Year 1286 (MCCLXXXVI) was a common year starting on Tuesday of the Julian calendar.

== Events ==

=== By place ===

==== Europe ====
- January 6 - The 17-year-old Philip IV (the Fair) is crowned king of France at Reims. He settles the Aragonese conflict, and intensifies his predecessors' efforts to reform and rationalize the administration of the realm. Philip persists in reforms, which strengthen the monarchy's position in Europe. The gabelle - a tax on salt in the form of a state monopoly - will become immensely unpopular and grossly unequal, but persist until 1790.
- March 20 - Sultan Abu Yusuf Yaqub ibn Abd al-Haqq dies after a 28-year reign at Algeciras. He is succeeded by his son Abu Yaqub Yusuf an-Nasr, who becomes ruler of the Marinid Sultanate.

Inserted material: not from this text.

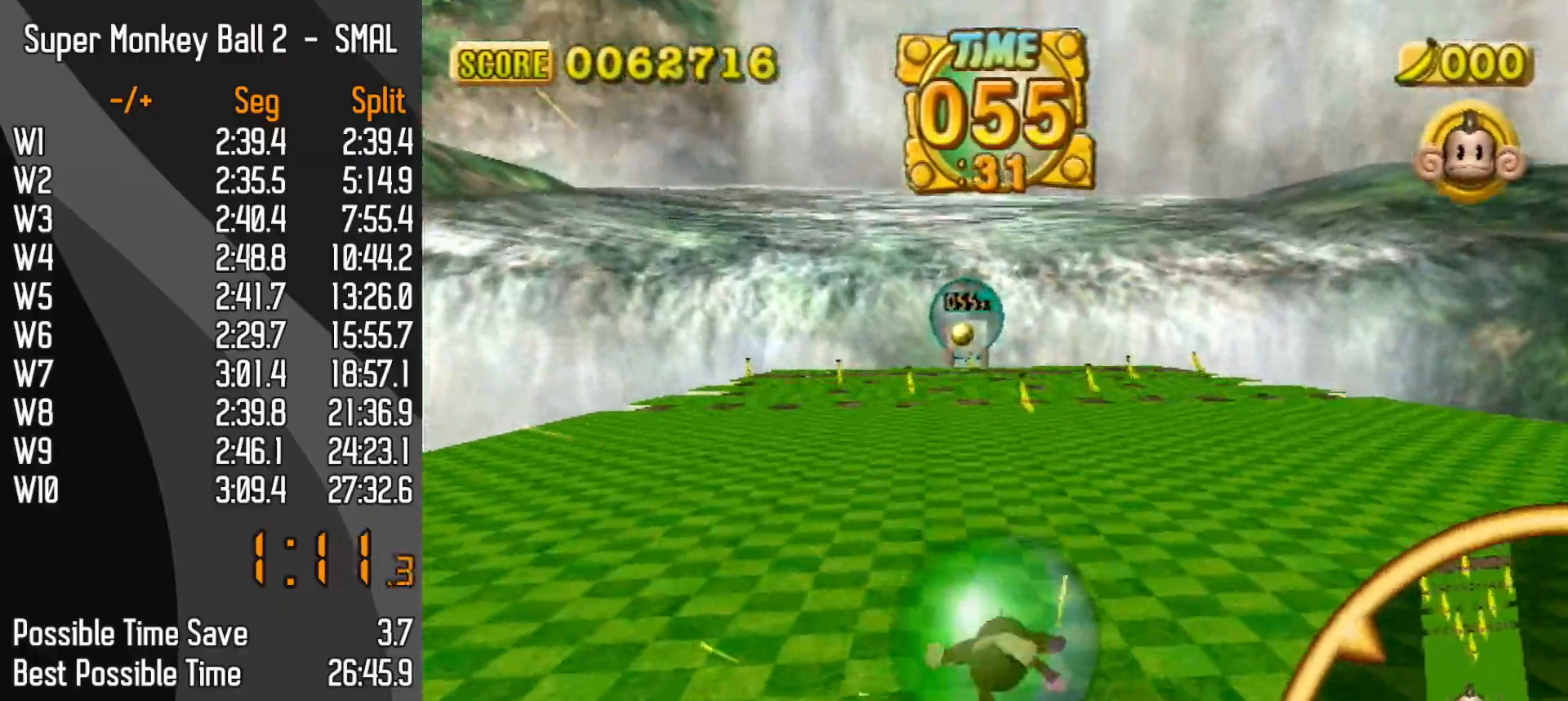
{"buttons": [], "left_stick": "up", "events": []}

Abu Yaqub makes a peace agreement with Muhammad II, Nasrid ruler of Granada, ceding all the towns previously occupied (except Algeciras and Tarifa). After confirming the peace with Castile on May 28, he leaves 3,000 men in the Peninsula.
- Old Prussians resettle in Samland and start an uprising against Teutonic rule (supported by the Principality of Rügen). The Prussians are defeated by the Teutonic Knights and forced to submit.
- The War of the Donkey is fought between the rival noble families of the Ghisi and the Sanudo, in the Duchy of the Archipelago in the Aegean Sea.
- The Guelph Republic of Siena allows exiled Ghibelline rebels back into the city.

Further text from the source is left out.